In a large app you often can’t easily find all of the html. It’s less work by far to ensure you can find all of the CSS though.
And when the company decides to rebrand and change the color scheme for the whole app, which they will at least half the time, you’ll be glad not to be playing whack-a-mole. Problems that aren’t done when you think they’re done create a lot of friction with the rest of the org. Open ended problems cause engineering to look incompetent. The cost of that problem is immeasurable, and doubly so in a bad economy.
> In a large app you often can’t easily find all of the html.
Which is often a warning sign of a bad design. The times I've dealt with systems that bury a certain piece of text in either a content file or a template or the database...
> It’s less work by far to ensure you can find all of the CSS though.
Hmm... depends. I've seen things like React embedding the CSS directly in with the markup and component logic etc. So this hasn't necessarily gotten any better — in fact, a site consisting JUST of html files would probably be easier to find CSS in even if it's all added via inline style attributes.
There are no clean designs on a large team. Anyone who tells you otherwise is selling something.
Zealots provide solutions that cannot possibly survive contact with actual humans. The rest of the team talks about them behind their backs.
> I've seen things like React embedding the CSS directly in with the markup and component logic etc.
You were talking about bad designs? Embedded styling is not Cascading Style Sheets. It’s embedded styling. There’s no sheet, and no cascade.
Nothing is free, and few things are easy. There are lines that are easier to maintain in practice than others, and separation of CSS is one of the former.
It’s not needless pedantry. Calling it CSS is using a crescent wrench as a hammer and calling it a hammer (a running joke on r/tools). You’ve missed the entire point and someone needs to remind you - and everyone listening in - what the point was.
We had in-line style before we had CSS. We are going back and nobody remembers why we’ve had CSS for twenty years? Read some history.
We're not in 2003, though. If you're working on a project with somebody and you insist they refrain from calling the contents of a style attribute CSS because it wasn't always technically CSS, nobody will thank you.
Edit: actually, even when I was working with CSS in 2003 (IIRC, we absolutely were using separate CSS files then), this attitude would have been unhelpful, to say the least.
With components. Same thing as when isolating styles to a component in various frameworks (e.g. Single-File Components in Vue) but instead of its own style tags I just put the styling directly in the HTML.

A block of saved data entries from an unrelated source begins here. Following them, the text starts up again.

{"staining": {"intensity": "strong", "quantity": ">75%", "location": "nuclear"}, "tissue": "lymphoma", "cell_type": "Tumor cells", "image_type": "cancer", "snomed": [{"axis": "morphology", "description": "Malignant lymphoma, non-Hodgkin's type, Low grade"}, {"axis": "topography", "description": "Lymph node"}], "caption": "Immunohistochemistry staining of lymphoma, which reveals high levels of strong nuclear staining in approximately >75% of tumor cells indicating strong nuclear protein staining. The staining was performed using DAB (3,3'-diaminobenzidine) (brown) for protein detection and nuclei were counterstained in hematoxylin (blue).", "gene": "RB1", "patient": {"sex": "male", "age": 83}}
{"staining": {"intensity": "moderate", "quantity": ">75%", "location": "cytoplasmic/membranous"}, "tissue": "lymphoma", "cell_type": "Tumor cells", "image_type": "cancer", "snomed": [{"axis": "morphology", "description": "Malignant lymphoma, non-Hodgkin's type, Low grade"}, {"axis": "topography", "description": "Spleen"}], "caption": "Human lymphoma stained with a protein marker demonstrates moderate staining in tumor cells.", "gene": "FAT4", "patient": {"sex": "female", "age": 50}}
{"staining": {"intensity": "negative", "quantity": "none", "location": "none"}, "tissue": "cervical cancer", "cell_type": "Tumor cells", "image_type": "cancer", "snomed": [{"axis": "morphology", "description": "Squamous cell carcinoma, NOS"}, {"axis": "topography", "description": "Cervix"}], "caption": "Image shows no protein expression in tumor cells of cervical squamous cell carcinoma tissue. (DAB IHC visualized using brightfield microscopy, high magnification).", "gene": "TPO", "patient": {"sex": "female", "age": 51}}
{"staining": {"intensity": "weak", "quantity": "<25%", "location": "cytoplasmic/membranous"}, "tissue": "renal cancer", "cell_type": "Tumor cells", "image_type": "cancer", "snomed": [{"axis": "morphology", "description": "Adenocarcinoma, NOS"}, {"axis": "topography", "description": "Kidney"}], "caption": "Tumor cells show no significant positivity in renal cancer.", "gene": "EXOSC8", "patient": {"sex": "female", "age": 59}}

modern JS has a bunch of half-assed scenarios for solving this problem that allows you to solve almost everything CSS did a few years ago and helps keep people stuck in ineffective legacy ways of doing it because all their code would have to be rewritten to use straight css.
I know because every place I've worked in the last few years uses some form of CSS in JS.
FWIW, these are useful for more than styling. I don't do any front-end dev work, but I use these regularly in selenium to find components in the page to interact with.